WHAT IS REQUIRED: Produce an exact transcription of the data, with the images left out.

*** Opening RECORDED DATA ***

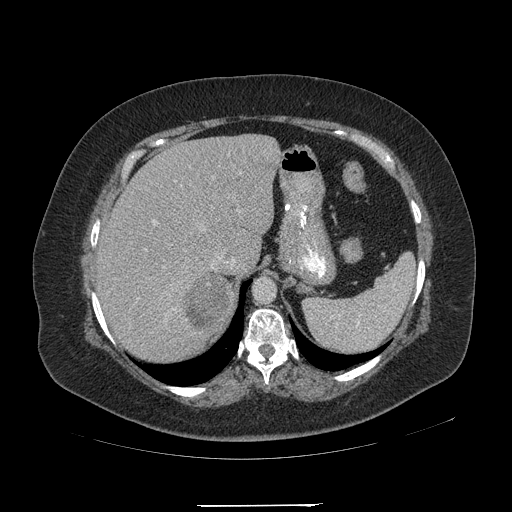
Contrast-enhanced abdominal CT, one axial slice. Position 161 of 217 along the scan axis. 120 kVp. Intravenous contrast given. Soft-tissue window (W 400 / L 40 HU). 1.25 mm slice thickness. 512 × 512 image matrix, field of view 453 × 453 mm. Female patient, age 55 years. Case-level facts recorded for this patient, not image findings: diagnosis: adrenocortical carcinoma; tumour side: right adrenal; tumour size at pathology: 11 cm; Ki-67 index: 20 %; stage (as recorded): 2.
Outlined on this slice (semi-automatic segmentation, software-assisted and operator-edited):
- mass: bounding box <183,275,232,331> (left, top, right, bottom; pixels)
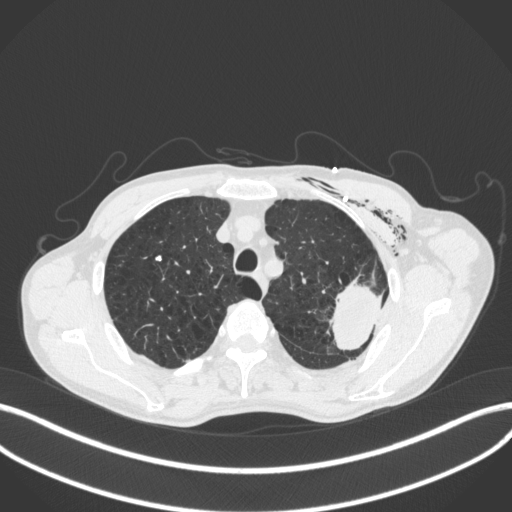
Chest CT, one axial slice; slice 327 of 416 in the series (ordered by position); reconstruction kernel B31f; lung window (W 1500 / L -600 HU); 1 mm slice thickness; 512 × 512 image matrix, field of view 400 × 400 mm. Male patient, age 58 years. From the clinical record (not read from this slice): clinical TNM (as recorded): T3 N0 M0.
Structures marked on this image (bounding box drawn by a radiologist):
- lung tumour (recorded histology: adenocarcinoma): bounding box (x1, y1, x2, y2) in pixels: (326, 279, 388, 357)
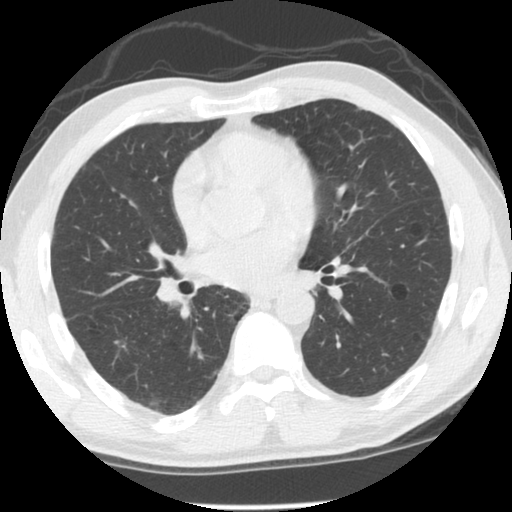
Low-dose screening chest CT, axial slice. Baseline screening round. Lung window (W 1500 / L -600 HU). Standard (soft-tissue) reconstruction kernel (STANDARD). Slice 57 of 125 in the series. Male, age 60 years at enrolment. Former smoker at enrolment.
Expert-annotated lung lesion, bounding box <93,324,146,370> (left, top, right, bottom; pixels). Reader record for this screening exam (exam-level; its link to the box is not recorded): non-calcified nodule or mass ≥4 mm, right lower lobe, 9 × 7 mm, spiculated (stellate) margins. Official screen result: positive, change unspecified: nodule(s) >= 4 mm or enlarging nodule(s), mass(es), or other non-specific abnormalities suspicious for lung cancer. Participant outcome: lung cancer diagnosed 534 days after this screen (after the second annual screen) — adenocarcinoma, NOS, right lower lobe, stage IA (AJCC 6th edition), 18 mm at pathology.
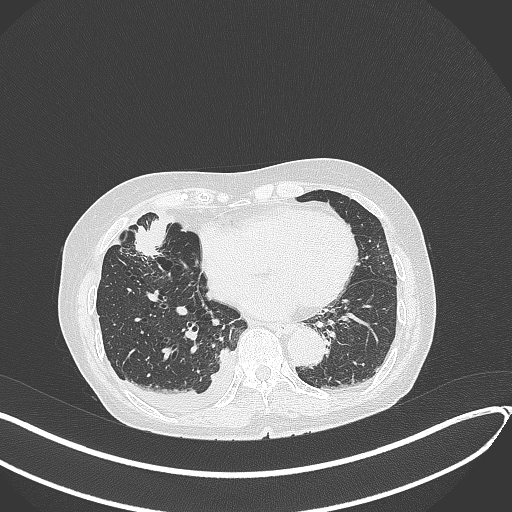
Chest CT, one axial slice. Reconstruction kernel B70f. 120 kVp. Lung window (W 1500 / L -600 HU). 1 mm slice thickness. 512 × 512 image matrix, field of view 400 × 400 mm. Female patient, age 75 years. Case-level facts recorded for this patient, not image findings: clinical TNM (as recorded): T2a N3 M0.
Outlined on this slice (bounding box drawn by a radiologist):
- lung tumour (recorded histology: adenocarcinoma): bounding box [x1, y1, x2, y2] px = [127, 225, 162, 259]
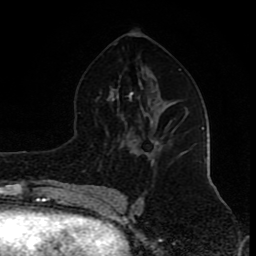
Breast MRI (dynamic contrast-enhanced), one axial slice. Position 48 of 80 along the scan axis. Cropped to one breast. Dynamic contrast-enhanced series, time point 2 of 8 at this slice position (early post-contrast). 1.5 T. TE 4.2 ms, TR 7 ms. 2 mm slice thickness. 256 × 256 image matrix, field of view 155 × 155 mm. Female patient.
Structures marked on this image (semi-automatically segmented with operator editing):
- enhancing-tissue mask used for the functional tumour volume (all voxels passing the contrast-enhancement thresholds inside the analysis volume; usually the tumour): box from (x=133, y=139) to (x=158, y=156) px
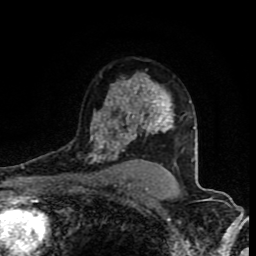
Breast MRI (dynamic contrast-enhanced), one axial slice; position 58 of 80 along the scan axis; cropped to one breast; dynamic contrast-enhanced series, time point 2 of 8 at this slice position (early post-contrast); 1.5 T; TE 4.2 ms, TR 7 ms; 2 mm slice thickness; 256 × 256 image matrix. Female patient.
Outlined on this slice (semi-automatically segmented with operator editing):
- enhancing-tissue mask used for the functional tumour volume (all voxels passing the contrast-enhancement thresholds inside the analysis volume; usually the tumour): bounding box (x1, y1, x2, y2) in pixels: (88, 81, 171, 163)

*** Closing RECORDED DATA ***

OUTPUT OF THE EXERCISE:
Contrast-enhanced abdominal CT, one axial slice. Position 161 of 217 along the scan axis. 120 kVp. Intravenous contrast given. Soft-tissue window (W 400 / L 40 HU). 1.25 mm slice thickness. 512 × 512 image matrix, field of view 453 × 453 mm. Female patient, age 55 years. Case-level facts recorded for this patient, not image findings: diagnosis: adrenocortical carcinoma; tumour side: right adrenal; tumour size at pathology: 11 cm; Ki-67 index: 20 %; stage (as recorded): 2.
Outlined on this slice (semi-automatic segmentation, software-assisted and operator-edited):
- mass: bounding box <183,275,232,331> (left, top, right, bottom; pixels)
Chest CT, one axial slice; slice 327 of 416 in the series (ordered by position); reconstruction kernel B31f; lung window (W 1500 / L -600 HU); 1 mm slice thickness; 512 × 512 image matrix, field of view 400 × 400 mm. Male patient, age 58 years. From the clinical record (not read from this slice): clinical TNM (as recorded): T3 N0 M0.
Structures marked on this image (bounding box drawn by a radiologist):
- lung tumour (recorded histology: adenocarcinoma): bounding box (x1, y1, x2, y2) in pixels: (326, 279, 388, 357)
Low-dose screening chest CT, axial slice. Baseline screening round. Lung window (W 1500 / L -600 HU). Standard (soft-tissue) reconstruction kernel (STANDARD). Slice 57 of 125 in the series. Male, age 60 years at enrolment. Former smoker at enrolment.
Expert-annotated lung lesion, bounding box <93,324,146,370> (left, top, right, bottom; pixels). Reader record for this screening exam (exam-level; its link to the box is not recorded): non-calcified nodule or mass ≥4 mm, right lower lobe, 9 × 7 mm, spiculated (stellate) margins. Official screen result: positive, change unspecified: nodule(s) >= 4 mm or enlarging nodule(s), mass(es), or other non-specific abnormalities suspicious for lung cancer. Participant outcome: lung cancer diagnosed 534 days after this screen (after the second annual screen) — adenocarcinoma, NOS, right lower lobe, stage IA (AJCC 6th edition), 18 mm at pathology.
Chest CT, one axial slice. Reconstruction kernel B70f. 120 kVp. Lung window (W 1500 / L -600 HU). 1 mm slice thickness. 512 × 512 image matrix, field of view 400 × 400 mm. Female patient, age 75 years. Case-level facts recorded for this patient, not image findings: clinical TNM (as recorded): T2a N3 M0.
Outlined on this slice (bounding box drawn by a radiologist):
- lung tumour (recorded histology: adenocarcinoma): bounding box [x1, y1, x2, y2] px = [127, 225, 162, 259]
Breast MRI (dynamic contrast-enhanced), one axial slice. Position 48 of 80 along the scan axis. Cropped to one breast. Dynamic contrast-enhanced series, time point 2 of 8 at this slice position (early post-contrast). 1.5 T. TE 4.2 ms, TR 7 ms. 2 mm slice thickness. 256 × 256 image matrix, field of view 155 × 155 mm. Female patient.
Structures marked on this image (semi-automatically segmented with operator editing):
- enhancing-tissue mask used for the functional tumour volume (all voxels passing the contrast-enhancement thresholds inside the analysis volume; usually the tumour): box from (x=133, y=139) to (x=158, y=156) px
Breast MRI (dynamic contrast-enhanced), one axial slice; position 58 of 80 along the scan axis; cropped to one breast; dynamic contrast-enhanced series, time point 2 of 8 at this slice position (early post-contrast); 1.5 T; TE 4.2 ms, TR 7 ms; 2 mm slice thickness; 256 × 256 image matrix. Female patient.
Outlined on this slice (semi-automatically segmented with operator editing):
- enhancing-tissue mask used for the functional tumour volume (all voxels passing the contrast-enhancement thresholds inside the analysis volume; usually the tumour): bounding box (x1, y1, x2, y2) in pixels: (88, 81, 171, 163)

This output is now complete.